◆ What the exercise asks
Please print every line of text in the records below, character for character, and leave the pictures out of your answer.

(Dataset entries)
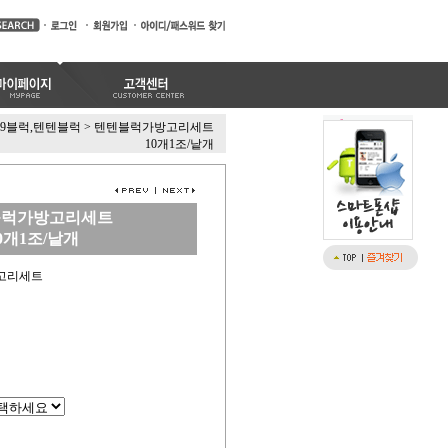
99블럭,텐텐블럭
>
텐텐블럭가방고리세트
10개1조/낱개
블럭가방고리세트
0개1조/낱개
방고리세트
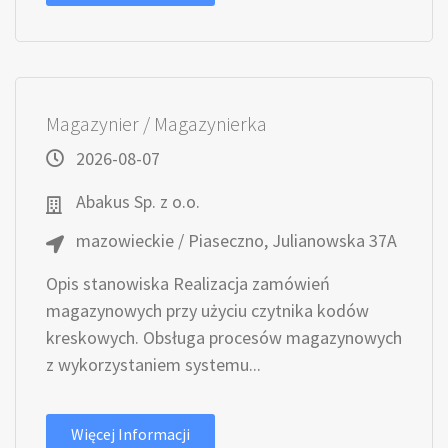
Magazynier / Magazynierka
2026-08-07
Abakus Sp. z o.o.
mazowieckie / Piaseczno, Julianowska 37A
Opis stanowiska Realizacja zamówień
magazynowych przy użyciu czytnika kodów
kreskowych. Obsługa procesów magazynowych
z wykorzystaniem systemu...
Więcej Informacji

◆ Reply to the task
99블럭,텐텐블럭
>
텐텐블럭가방고리세트
10개1조/낱개
블럭가방고리세트
0개1조/낱개
방고리세트
Magazynier / Magazynierka
2026-08-07
Abakus Sp. z o.o.
mazowieckie / Piaseczno, Julianowska 37A
Opis stanowiska Realizacja zamówień
magazynowych przy użyciu czytnika kodów
kreskowych. Obsługa procesów magazynowych
z wykorzystaniem systemu...
Więcej Informacji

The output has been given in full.